#### What you are asked to do:
For each record that follows, restate the text exactly and drop the pictures.

[Extracted page text data]

────

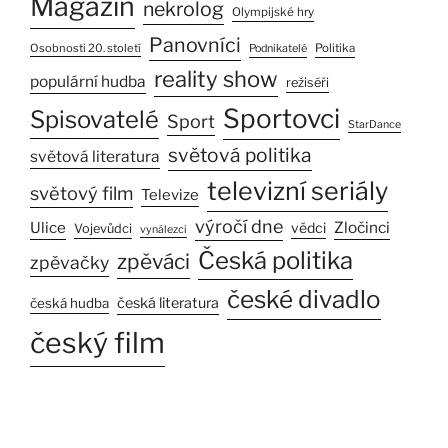
Magazín
nekrolog
Olympijské hry
Panovníci
Osobnosti 20. století
Politika
Podnikatelé
reality show
populární hudba
režiséři
Sportovci
Spisovatelé
Sport
StarDance
světová politika
světová literatura
televizní seriály
světový film
Televize
výročí dne
Ulice
Zločinci
vědci
Vojevůdci
vynálezci
Česká politika
zpěváci
zpěvačky
české divadlo
česká literatura
česká hudba
český film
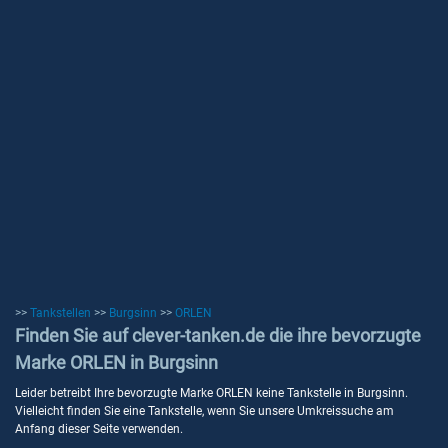
>>
Tankstellen
>>
Burgsinn
>>
ORLEN
Finden Sie auf clever-tanken.de die ihre bevorzugte
Marke ORLEN in Burgsinn
Leider betreibt Ihre bevorzugte Marke ORLEN keine Tankstelle in Burgsinn.
Vielleicht finden Sie eine Tankstelle, wenn Sie unsere Umkreissuche am
Anfang dieser Seite verwenden.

────

#### Answer to this task:
Magazín
nekrolog
Olympijské hry
Panovníci
Osobnosti 20. století
Politika
Podnikatelé
reality show
populární hudba
režiséři
Sportovci
Spisovatelé
Sport
StarDance
světová politika
světová literatura
televizní seriály
světový film
Televize
výročí dne
Ulice
Zločinci
vědci
Vojevůdci
vynálezci
Česká politika
zpěváci
zpěvačky
české divadlo
česká literatura
česká hudba
český film
>>
Tankstellen
>>
Burgsinn
>>
ORLEN
Finden Sie auf clever-tanken.de die ihre bevorzugte
Marke ORLEN in Burgsinn
Leider betreibt Ihre bevorzugte Marke ORLEN keine Tankstelle in Burgsinn.
Vielleicht finden Sie eine Tankstelle, wenn Sie unsere Umkreissuche am
Anfang dieser Seite verwenden.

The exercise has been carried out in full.